Figure 6.

The HIF1α-E2F7 complex regulates MN development in an NRP1-dependent manner. (A) Confocal images of MN in the trunk regions above the yolk sac extension of Tg(nrp1a:gfp)^js12 zebrafish at 48 hpf. Zebrafish embryos were non-injected (NIC: non-injected control), or injected with e2f7/8 (5 + 5 ng), hif1ab (5 ng), or control (10 ng) MO. Stunted MN are indicated with an asterisks, truncations resulting in the absence of the hinge are indicated with an arrow. Black bar presents 50 μM. (B) Quantification of MN defects in all MN analyzed, as described under (A). Left graph shows quantification of MN defects in e2f7/8 MO or hif1ab MO injected or non-injected wild-type Tg (nrp1a:gfp)^js12 zebrafish. The two right graphs show quantification of MN defects in e2f7/8 MO or hif1ab MO injected, and non-injected wild-type (black bars) or nrp1a^hu10012 mutant (white bars) Tg(nrp1a:gfp)^js12 zebrafish. The numbers in the graphs present the number of analyzed zebrafish (obtained from at least three independent experiments). Per fish, all MN above the yolk sac extension (10–11 MN) were analyzed. (C) Analysis of MN defects in wild-type Tg(nrp1a:gfp)^js12 zebrafish embryos, or in embryos obtained from crossing e2f7^A207/A207; e2f8^A196/A196; Tg(nrp1a:gfp)^js12 zebrafish with e2f7^A207/A207; e2f8^WT/A196; Tg(nrp1a:gfp)^js12 zebrafish. MN defects were analyzed in the trunk regions above the yolk sac extension at 48 hpf.

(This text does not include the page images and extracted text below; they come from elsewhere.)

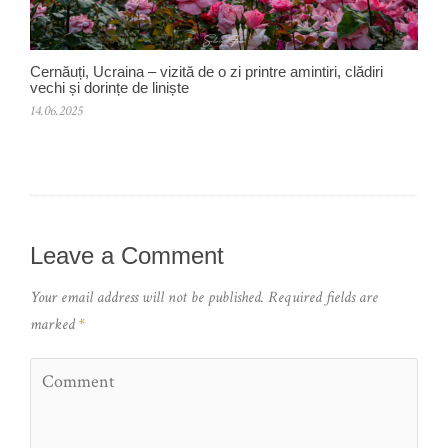
Cernăuți, Ucraina – vizită de o zi printre amintiri, clădiri
vechi și dorințe de liniște
14.06.2025
Leave a Comment
Your email address will not be published.
Required fields are
marked
*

Left panels show representative confocal images of analyzed MN for both groups. Graph presents quantification of the number of fish with MN defects (presented as%), analyzed in 137 wild-type, or 220 e2f7/8 mutant zebrafish embryos. All quantified data present the average ± S.E.M. compared to the indicated controls in at least three independent experiments. *P < 0.01, **P < 0.001, ***P < 0.0001.